What you are asked to do:
Copy all lines below containing "stairwell".

Records to process:
--
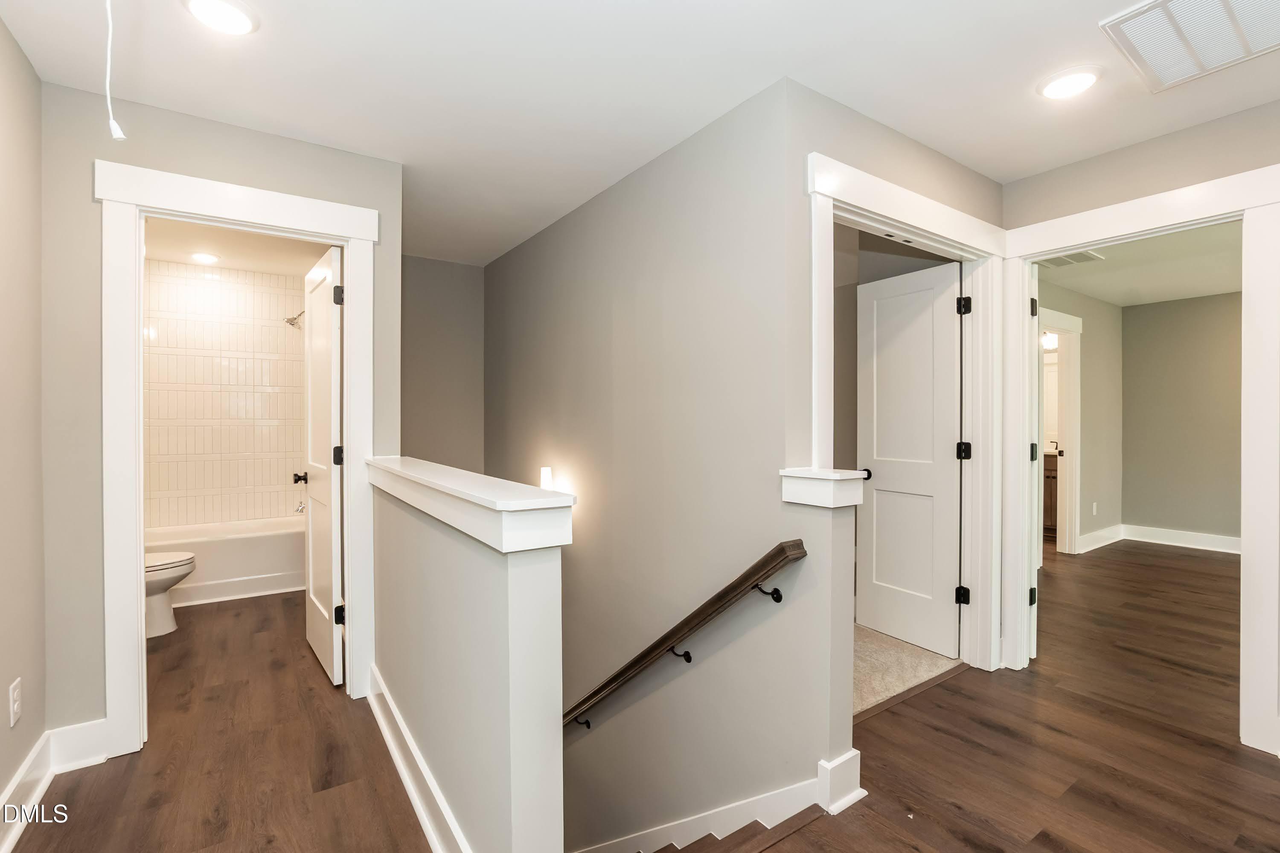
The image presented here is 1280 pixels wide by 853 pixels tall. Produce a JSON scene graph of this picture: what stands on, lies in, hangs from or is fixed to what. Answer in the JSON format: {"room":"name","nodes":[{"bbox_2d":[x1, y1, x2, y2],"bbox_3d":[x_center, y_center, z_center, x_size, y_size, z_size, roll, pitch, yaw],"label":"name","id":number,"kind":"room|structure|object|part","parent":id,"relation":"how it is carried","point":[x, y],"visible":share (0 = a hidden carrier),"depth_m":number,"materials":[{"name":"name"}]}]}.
{"room":"hallway","nodes":[
{"label":"hallway","id":0,"kind":"room"},
{"bbox_2d":[0,14,46,832],"bbox_3d":[-1.138,0.013,0.401,0.119,2.480,3.776,0,0,-35],"label":"left wall","id":1,"kind":"structure","parent":0,"point":[11,675],"depth_m":1.69,"materials":[{"name":"beige paint"}]},
{"bbox_2d":[8,678,22,726],"bbox_3d":[-1.911,0.847,1.633,0.008,0.119,0.073,0,0,-35],"label":"wall outlet","id":2,"kind":"object","parent":1,"relation":"attached to","point":[16,692],"visible":0.98,"depth_m":1.62,"materials":[{"name":"white plastic"}]},
{"bbox_2d":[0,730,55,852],"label":"baseboard","id":3,"kind":"structure","parent":1,"relation":"attached to","point":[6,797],"depth_m":1.68,"materials":[{"name":"white paint"}]},
{"bbox_2d":[37,78,400,746],"bbox_3d":[-1.653,0.005,2.218,1.200,2.455,0.118,0,0,-35],"label":"bathroom door wall","id":4,"kind":"structure","parent":0,"point":[88,158],"depth_m":1.93,"materials":[{"name":"grey paint"}]},
{"bbox_2d":[48,716,119,772],"bbox_3d":[-2.025,1.156,1.937,0.158,0.150,0.017,0,0,-35],"label":"baseboard","id":5,"kind":"structure","parent":4,"relation":"attached to","point":[101,722],"depth_m":1.93,"materials":[{"name":"white paint"}]},
{"bbox_2d":[96,159,383,759],"bbox_3d":[-1.624,0.140,2.240,0.925,2.173,0.176,0,0,-35],"label":"bathroom door frame","id":6,"kind":"structure","parent":4,"relation":"attached to","point":[141,600],"depth_m":2.02,"materials":[{"name":"white paint"}]},
{"bbox_2d":[300,244,343,684],"bbox_3d":[-1.655,0.196,2.776,0.166,2.034,0.716,0,0,-35],"label":"bathroom door","id":7,"kind":"structure","parent":6,"relation":"attached to","point":[314,337],"depth_m":2.63,"materials":[{"name":"white paint"}]},
{"bbox_3d":[-1.399,-0.601,2.482,0.043,0.090,0.040,0,0,-35],"label":"hinge","id":8,"kind":"part","parent":7,"relation":"part of","materials":[{"name":"black metal"}]},
{"bbox_3d":[-1.447,0.149,2.569,0.049,0.095,0.042,0,0,-35],"label":"hinge","id":9,"kind":"part","parent":7,"relation":"part of","materials":[{"name":"black metal"}]},
{"bbox_3d":[-1.407,0.890,2.512,0.048,0.088,0.039,0,0,-35],"label":"hinge","id":10,"kind":"part","parent":7,"relation":"part of","materials":[{"name":"black metal"}]},
{"bbox_2d":[141,259,305,528],"bbox_3d":[-3.204,-0.060,4.054,1.475,2.390,0.828,0,0,-35],"label":"bathroom tile wall","id":11,"kind":"structure","parent":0,"point":[266,327],"depth_m":4.24,"materials":[{"name":"tile"}]},
{"bbox_2d":[283,310,304,328],"bbox_3d":[-2.706,-0.861,4.265,0.226,0.164,0.136,0,0,-35],"label":"shower head","id":12,"kind":"object","parent":11,"relation":"attached to","point":[291,319],"visible":0.73,"depth_m":4.22},
{"bbox_2d":[293,498,306,514],"bbox_3d":[-2.665,0.632,4.271,0.169,0.110,0.071,0,0,-35],"label":"tub faucet","id":13,"kind":"object","parent":11,"relation":"attached to","point":[301,508],"visible":0.47,"depth_m":4.23,"materials":[{"name":"silver metal"}]},
{"bbox_2d":[141,217,332,276],"bbox_3d":[-2.627,-1.296,3.291,1.537,0.106,2.717,0,0,-35],"label":"bathroom ceiling","id":14,"kind":"structure","parent":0,"point":[241,262],"depth_m":3.74,"materials":[{"name":"white paint"}]},
{"bbox_2d":[188,251,219,264],"bbox_3d":[-3.201,-1.232,3.924,0.188,0.012,0.191,0,0,-35],"label":"recessed light","id":15,"kind":"object","parent":14,"relation":"in","point":[201,257],"visible":0.99,"depth_m":3.90,"materials":[{"name":"white plastic"}]},
{"bbox_2d":[399,255,484,472],"bbox_3d":[-1.646,0.381,3.948,1.040,3.255,0.117,0,0,-35],"label":"stairwell end wall","id":16,"kind":"structure","parent":0,"point":[459,379],"depth_m":3.99,"materials":[{"name":"grey paint"}]},
{"bbox_2d":[366,462,567,852],"bbox_3d":[-0.704,1.715,1.818,0.134,2.879,1.681,0,0,-35],"label":"half wall","id":17,"kind":"structure","parent":0,"point":[517,586],"depth_m":1.29,"materials":[{"name":"paint"}]},
{"bbox_2d":[366,664,473,852],"bbox_3d":[-0.707,1.149,1.710,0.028,0.144,2.007,0,0,-35],"label":"baseboard","id":18,"kind":"structure","parent":17,"relation":"attached to","point":[379,717],"depth_m":1.73,"materials":[{"name":"white paint"}]},
{"bbox_2d":[366,456,575,553],"bbox_3d":[-0.690,0.204,1.809,0.211,0.107,1.673,0,0,-35],"label":"half wall cap","id":19,"kind":"object","parent":17,"relation":"attached to","point":[387,469],"visible":0.94,"depth_m":1.25,"materials":[{"name":"white paint"}]},
{"bbox_2d":[0,0,1279,265],"bbox_3d":[0.293,-1.261,2.196,4.630,0.112,6.358,0,0,-35],"label":"ceiling","id":20,"kind":"structure","parent":0,"point":[1005,175],"depth_m":1.85,"materials":[{"name":"white paint"}]},
{"bbox_2d":[102,0,126,140],"bbox_3d":[-1.374,-0.987,1.381,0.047,0.477,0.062,0,0,-35],"label":"pull cord","id":21,"kind":"object","parent":20,"relation":"hanging from","point":[118,132],"visible":0.98,"depth_m":1.38,"materials":[{"name":"white plastic"}]},
{"bbox_2d":[182,0,259,34],"bbox_3d":[-1.223,-1.205,1.555,0.190,0.016,0.190,0,0,-35],"label":"recessed light","id":22,"kind":"object","parent":20,"relation":"in","point":[236,16],"visible":0.98,"depth_m":1.56,"materials":[{"name":"white plastic"}]},
{"bbox_2d":[1037,65,1102,100],"bbox_3d":[1.515,-1.206,1.882,0.195,0.014,0.196,0,0,-35],"label":"recessed light","id":23,"kind":"object","parent":20,"relation":"in","point":[1060,83],"visible":0.99,"depth_m":1.86,"materials":[{"name":"white plastic"}]},
{"bbox_2d":[1098,0,1279,92],"bbox_3d":[1.756,-1.197,1.531,0.537,0.019,0.501,0,0,-35],"label":"ceiling vent","id":24,"kind":"object","parent":20,"relation":"attached to","point":[1231,1],"visible":0.99,"depth_m":1.63,"materials":[{"name":"white metal"}]},
{"bbox_2d":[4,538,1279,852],"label":"wood floor","id":25,"kind":"structure","parent":0,"point":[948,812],"depth_m":1.98,"materials":[{"name":"brown wood"}]},
{"bbox_2d":[142,550,195,639],"bbox_3d":[-3.019,0.851,3.092,0.718,0.752,0.466,0,0,-35],"label":"toilet","id":26,"kind":"object","parent":25,"relation":"on","point":[169,565],"visible":0.34,"depth_m":3.11,"materials":[{"name":"white ceramic"}]},
{"bbox_2d":[145,514,305,607],"bbox_3d":[-3.137,0.993,3.958,1.462,0.442,0.741,0,0,-35],"label":"bathtub","id":27,"kind":"object","parent":25,"relation":"on","point":[236,548],"visible":0.64,"depth_m":3.81,"materials":[{"name":"white plastic"}]},
{"bbox_2d":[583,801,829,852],"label":"staircase","id":28,"kind":"structure","parent":25,"relation":"attached to","point":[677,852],"depth_m":1.91,"materials":[{"name":"brown wood"}]},
{"bbox_2d":[1041,451,1058,537],"bbox_3d":[4.454,0.701,6.008,0.564,0.976,1.081,0,0,-35],"label":"bathroom vanity","id":29,"kind":"object","parent":25,"relation":"on","point":[1050,523],"visible":0.14,"depth_m":5.71,"materials":[{"name":"brown wood"}]},
{"bbox_2d":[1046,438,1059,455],"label":"vanity faucet","id":30,"kind":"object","parent":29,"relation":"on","point":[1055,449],"visible":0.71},
{"bbox_2d":[481,78,836,852],"bbox_3d":[-0.349,1.260,3.115,0.123,4.848,3.368,0,0,-35],"label":"stairwell wall","id":31,"kind":"structure","parent":0,"point":[504,260],"depth_m":2.31,"materials":[{"name":"grey paint"}]},
{"bbox_2d":[538,466,553,491],"bbox_3d":[-0.552,0.347,3.190,0.105,0.192,0.103,0,0,-35],"label":"wall sconce","id":32,"kind":"object","parent":31,"relation":"attached to","point":[547,478],"visible":0.7,"depth_m":3.15,"materials":[{"name":"white"}]},
{"bbox_2d":[562,541,806,730],"bbox_3d":[-0.052,1.038,2.294,0.244,1.441,1.735,0,0,-35],"label":"handrail","id":33,"kind":"object","parent":31,"relation":"attached to","point":[710,615],"visible":0.91,"depth_m":2.01,"materials":[{"name":"brown wood"}]},
{"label":"bracket","id":34,"kind":"part","parent":33,"relation":"part of","materials":[{"name":"metal"}]},
{"bbox_3d":[0.154,0.876,2.062,0.054,0.070,0.064,0,0,-35],"label":"bracket","id":35,"kind":"part","parent":33,"relation":"part of","materials":[{"name":"black metal"}]},
{"bbox_3d":[0.453,0.590,1.893,0.063,0.066,0.072,0,0,-35],"label":"bracket","id":36,"kind":"part","parent":33,"relation":"part of","materials":[{"name":"black metal"}]},
{"bbox_2d":[576,771,842,852],"bbox_3d":[0.041,2.212,2.157,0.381,1.986,2.009,0,0,-35],"label":"stair skirt board","id":37,"kind":"structure","parent":31,"relation":"attached to","point":[735,804],"depth_m":1.97,"materials":[{"name":"white paint"}]},
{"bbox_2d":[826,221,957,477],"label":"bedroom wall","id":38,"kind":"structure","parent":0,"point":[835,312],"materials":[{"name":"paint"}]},
{"bbox_2d":[786,84,1002,804],"bbox_3d":[1.156,0.019,2.275,1.520,2.467,0.125,0,0,-35],"label":"wall","id":39,"kind":"structure","parent":0,"point":[958,173],"depth_m":1.89,"materials":[{"name":"paint"}]},
{"bbox_2d":[779,467,865,508],"bbox_3d":[0.621,0.205,1.806,0.193,0.114,0.220,0,0,-35],"label":"wall cap","id":40,"kind":"object","parent":39,"relation":"attached to","point":[805,476],"visible":0.92,"depth_m":1.74,"materials":[{"name":"white paint"}]},
{"bbox_2d":[816,750,863,814],"bbox_3d":[0.647,1.150,1.754,0.146,0.148,0.093,0,0,-35],"label":"baseboard","id":41,"kind":"structure","parent":39,"relation":"attached to","point":[850,754],"depth_m":1.72,"materials":[{"name":"white paint"}]},
{"bbox_2d":[802,151,1007,680],"bbox_3d":[1.175,0.136,2.330,1.439,2.182,0.168,0,0,-35],"label":"door frame","id":42,"kind":"structure","parent":39,"relation":"attached to","point":[930,205],"depth_m":2.56,"materials":[{"name":"white paint"}]},
{"bbox_2d":[854,259,964,661],"bbox_3d":[1.494,0.179,3.004,0.177,2.037,0.623,0,0,-35],"label":"closet door","id":43,"kind":"structure","parent":42,"relation":"attached to","point":[880,484],"depth_m":2.96,"materials":[{"name":"white paint"}]},
{"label":"door knob","id":44,"kind":"part","parent":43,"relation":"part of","materials":[{"name":"black metal"}]},
{"bbox_2d":[852,622,962,717],"bbox_3d":[0.739,1.262,3.467,1.921,0.116,2.068,0,0,-35],"label":"carpet floor","id":45,"kind":"structure","parent":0,"point":[915,675],"depth_m":2.70,"materials":[{"name":"beige carpet"}]},
{"bbox_2d":[1041,331,1058,350],"bbox_3d":[4.488,-0.938,5.907,0.162,0.160,0.405,0,0,-35],"label":"vanity light","id":46,"kind":"object","parent":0,"point":[1048,344],"visible":0.38,"depth_m":5.85,"materials":[{"name":"white"}]},
{"bbox_2d":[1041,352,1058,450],"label":"bathroom mirror","id":47,"kind":"object","parent":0,"point":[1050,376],"visible":0.26,"depth_m":6.07,"materials":[{"name":"white mirror"}]},
{"bbox_2d":[1035,276,1123,554],"bbox_3d":[3.496,-0.035,4.654,3.820,2.495,0.115,0,0,-35],"label":"bedroom side wall","id":48,"kind":"structure","parent":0,"point":[1083,439],"depth_m":5.24,"materials":[{"name":"paint"}]},
{"bbox_2d":[1036,305,1082,554],"bbox_3d":[3.704,0.113,4.766,0.961,2.176,0.154,0,0,-35],"label":"door frame","id":49,"kind":"structure","parent":48,"relation":"attached to","point":[1073,319],"depth_m":4.94,"materials":[{"name":"white paint"}]},
{"bbox_2d":[1090,501,1098,514],"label":"wall outlet","id":50,"kind":"object","parent":48,"relation":"attached to","point":[1095,503],"visible":0.98,"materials":[{"name":"white plastic"}]},
{"bbox_2d":[1077,523,1125,553],"bbox_3d":[4.458,1.119,5.216,1.538,0.143,0.019,0,0,-35],"label":"bedroom side baseboard","id":51,"kind":"structure","parent":48,"relation":"attached to","point":[1105,543],"depth_m":5.29,"materials":[{"name":"white paint"}]},
{"bbox_2d":[998,93,1279,757],"bbox_3d":[2.569,0.004,1.692,0.121,2.461,2.553,0,0,-35],"label":"right wall","id":52,"kind":"structure","parent":0,"point":[1156,145],"depth_m":2.24,"materials":[{"name":"beige paint"}]},
{"bbox_2d":[1001,163,1279,755],"bbox_3d":[2.148,0.134,2.324,0.166,2.168,0.957,0,0,-35],"label":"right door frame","id":53,"kind":"structure","parent":52,"relation":"attached to","point":[1243,541],"depth_m":2.02,"materials":[{"name":"white paint"}]},
{"bbox_2d":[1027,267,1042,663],"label":"bedroom door","id":54,"kind":"structure","parent":53,"relation":"attached to","point":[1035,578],"depth_m":2.72,"materials":[{"name":"white paint"}]},
{"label":"hinge","id":55,"kind":"part","parent":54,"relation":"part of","materials":[{"name":"black metal"}]},
{"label":"hinge","id":56,"kind":"part","parent":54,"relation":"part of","materials":[{"name":"black metal"}]},
{"bbox_2d":[1036,220,1243,307],"bbox_3d":[3.999,-1.307,3.763,4.540,0.111,3.336,0,0,-35],"label":"bedroom ceiling","id":57,"kind":"structure","parent":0,"point":[1221,289],"depth_m":4.25,"materials":[{"name":"white paint"}]},
{"bbox_2d":[1034,249,1105,268],"bbox_3d":[3.127,-1.237,3.961,0.478,0.012,0.385,0,0,-35],"label":"ceiling vent","id":58,"kind":"object","parent":57,"relation":"attached to","point":[1053,262],"visible":0.71,"depth_m":3.95,"materials":[{"name":"white metal"}]},
{"bbox_2d":[1119,290,1243,544],"bbox_3d":[6.097,-0.030,4.223,0.117,2.462,3.516,0,0,-35],"label":"bedroom back wall","id":59,"kind":"structure","parent":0,"point":[1213,362],"depth_m":5.23,"materials":[{"name":"paint"}]},
{"bbox_2d":[1124,524,1242,554],"bbox_3d":[5.469,1.130,4.744,0.193,0.143,2.436,0,0,-35],"label":"bedroom baseboard","id":60,"kind":"structure","parent":59,"relation":"attached to","point":[1191,533],"depth_m":5.28,"materials":[{"name":"white paint"}]}
]}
--
Answer to the problem:
{"bbox_2d":[399,255,484,472],"bbox_3d":[-1.646,0.381,3.948,1.040,3.255,0.117,0,0,-35],"label":"stairwell end wall","id":16,"kind":"structure","parent":0,"point":[459,379],"depth_m":3.99,"materials":[{"name":"grey paint"}]},
{"bbox_2d":[481,78,836,852],"bbox_3d":[-0.349,1.260,3.115,0.123,4.848,3.368,0,0,-35],"label":"stairwell wall","id":31,"kind":"structure","parent":0,"point":[504,260],"depth_m":2.31,"materials":[{"name":"grey paint"}]},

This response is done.